#### [Tasks to perform]
a – List the three purposes of the study that the passage on intestinal ischemia-reperfusion injury states.
b – Using the passage on intestinal ischemia-reperfusion injury, answer these:
(i) Which protein family positively and negatively regulates apoptosis?
(ii) What does intestinal IP protect the intestine from?
(iii) In what animals was the study to determine the prophylactic role of intestinal IP?

#### [Reading passage]
==============================

Intestinal IR injury is a complicated process which associated various mechanisms including apoptosis and proinflammatory cytokines. Apoptosis, as one of the most important mechanisms associated with IR injury, plays a vital role in the initiation and progression of intestinal IR injury [7]. Apoptosis is positively and negatively regulated by the Bcl-2 protein family, including proapoptotic proteins such as Bax and antiapoptotic proteins such as Bcl-2 [8]. Intestinal IR contribute to the release of destructive proinflammatory cytokines, such as tumor necrosis factor-α (TNF-α), interleukin-1 (IL-1), and oxygen free radicals into the circulation, subsequently resulting in SIRS with a high morbidity and mortality during critical illness [9]. Additionally, proinflammatory cytokines such as TNF-α and IL-1 have emerged as significant contributors to the process of neutrophil activation induced by intestinal IR-caused lung injury [10, 11].
Ischemic preconditioning (IP) refers to a phenomenon in which consists of one or more short cycles of reperfusion followed by one or more short cycles of ischemia [12]. Therefore, intestinal IP, repetitive brief periods of intestinal ischemia, protects the intestine from a subsequent longer ischemic insult.
Recently, remote IP can be applied easily and safely in the clinical setting, can attenuate SIRS, and can increase systemic tolerance to IR, imparting the cytoprotection in critical organs including lung [13, 14]. Accumulating studies have suggested that intestinal IP can reduce remote organ injuries such as lung [5], liver [15] kidney [16], and wound healing in small bowel anastomoses [17]. Accordingly, it is indisputable that IP is an important concept during organ transplantation, general surgery and others. Although intestinal IP has been shown to be beneficial in IR, prospectively controlled studies involving intestinal IP of the remote organ including lung are lacking. Then, the authors hypothesized that intestinal IP would be a prophylactic factor in the prevention of distant lung injury induced by IR. Therefore, the purposes of this study were to (1) determine the prophylactic role of intestinal IP against IR-induced lung injury in rats; (2) further elucidate several important molecules involved in intestinal IP lung protective effect; and (3) ascertain some potential mechanisms associated with the protective effect of intestinal IP decreasing lung injury.

==============================

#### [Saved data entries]
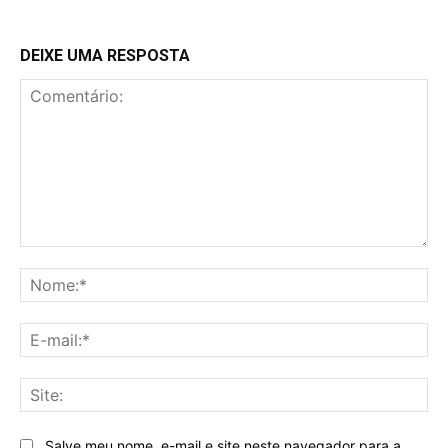
DEIXE UMA RESPOSTA
Comentário:
No
E-
mai
Sit
Salve meu nome, e-mail e site neste navegador para a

==============================

#### [Written responses]
a –
1. Determine the prophylactic role of intestinal IP against IR-induced lung injury in rats.
2. Further elucidate several important molecules involved in the lung protective effect of intestinal IP.
3. Ascertain some potential mechanisms associated with the protective effect of intestinal IP in decreasing lung injury.

b –
(i) The Bcl-2 protein family.
(ii) A subsequent longer ischemic insult.
(iii) Rats.